#### Your goal
The reply must repeat the listing below exactly and carry none of its pictures.

#### Records for the task
========

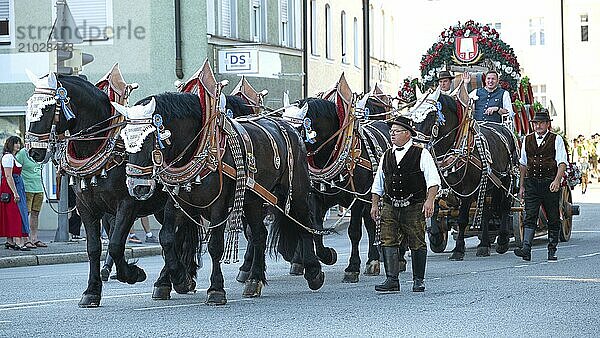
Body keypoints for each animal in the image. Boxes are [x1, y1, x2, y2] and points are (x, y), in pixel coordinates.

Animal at [25, 72, 197, 308]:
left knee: (171, 237)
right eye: (29, 106)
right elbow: (95, 247)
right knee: (174, 237)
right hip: (161, 208)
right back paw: (170, 280)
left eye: (48, 108)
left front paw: (132, 274)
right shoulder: (87, 207)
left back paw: (176, 279)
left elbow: (115, 244)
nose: (33, 152)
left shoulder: (128, 204)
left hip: (174, 204)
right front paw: (92, 291)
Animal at [114, 88, 326, 304]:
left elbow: (215, 245)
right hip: (253, 200)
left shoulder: (219, 205)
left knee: (305, 225)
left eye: (148, 139)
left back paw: (313, 272)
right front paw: (178, 278)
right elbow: (166, 238)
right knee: (259, 235)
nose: (137, 188)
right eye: (125, 140)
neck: (199, 148)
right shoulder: (178, 204)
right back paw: (254, 280)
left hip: (297, 191)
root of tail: (288, 127)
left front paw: (215, 289)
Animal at [284, 95, 392, 282]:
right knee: (371, 224)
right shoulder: (316, 198)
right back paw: (373, 260)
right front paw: (327, 255)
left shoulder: (356, 199)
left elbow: (354, 232)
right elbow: (316, 229)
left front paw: (352, 268)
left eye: (296, 128)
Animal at [410, 89, 516, 258]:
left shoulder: (467, 189)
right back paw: (484, 245)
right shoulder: (436, 185)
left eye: (431, 115)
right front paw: (435, 236)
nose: (416, 147)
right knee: (485, 212)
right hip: (486, 184)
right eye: (412, 116)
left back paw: (502, 241)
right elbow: (432, 210)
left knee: (505, 207)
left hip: (506, 178)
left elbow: (462, 219)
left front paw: (458, 249)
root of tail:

========

#### Task response
Body keypoints for each animal in the image. Boxes are [x1, y1, x2, y2] and points are (x, y), in pixel coordinates.

Animal at [25, 72, 197, 308]:
left knee: (171, 237)
right eye: (29, 106)
right elbow: (95, 247)
right knee: (174, 237)
right hip: (161, 208)
right back paw: (170, 280)
left eye: (48, 108)
left front paw: (132, 274)
right shoulder: (87, 207)
left back paw: (176, 279)
left elbow: (115, 244)
nose: (33, 152)
left shoulder: (128, 204)
left hip: (174, 204)
right front paw: (92, 291)
Animal at [114, 88, 326, 304]:
left elbow: (215, 245)
right hip: (253, 200)
left shoulder: (219, 205)
left knee: (305, 225)
left eye: (148, 139)
left back paw: (313, 272)
right front paw: (178, 278)
right elbow: (166, 238)
right knee: (259, 235)
nose: (137, 188)
right eye: (125, 140)
neck: (199, 148)
right shoulder: (178, 204)
right back paw: (254, 280)
left hip: (297, 191)
root of tail: (288, 127)
left front paw: (215, 289)
Animal at [284, 95, 392, 282]:
right knee: (371, 224)
right shoulder: (316, 198)
right back paw: (373, 260)
right front paw: (327, 255)
left shoulder: (356, 199)
left elbow: (354, 232)
right elbow: (316, 229)
left front paw: (352, 268)
left eye: (296, 128)
Animal at [410, 89, 516, 258]:
left shoulder: (467, 189)
right back paw: (484, 245)
right shoulder: (436, 185)
left eye: (431, 115)
right front paw: (435, 236)
nose: (416, 147)
right knee: (485, 212)
right hip: (486, 184)
right eye: (412, 116)
left back paw: (502, 241)
right elbow: (432, 210)
left knee: (505, 207)
left hip: (506, 178)
left elbow: (462, 219)
left front paw: (458, 249)
root of tail:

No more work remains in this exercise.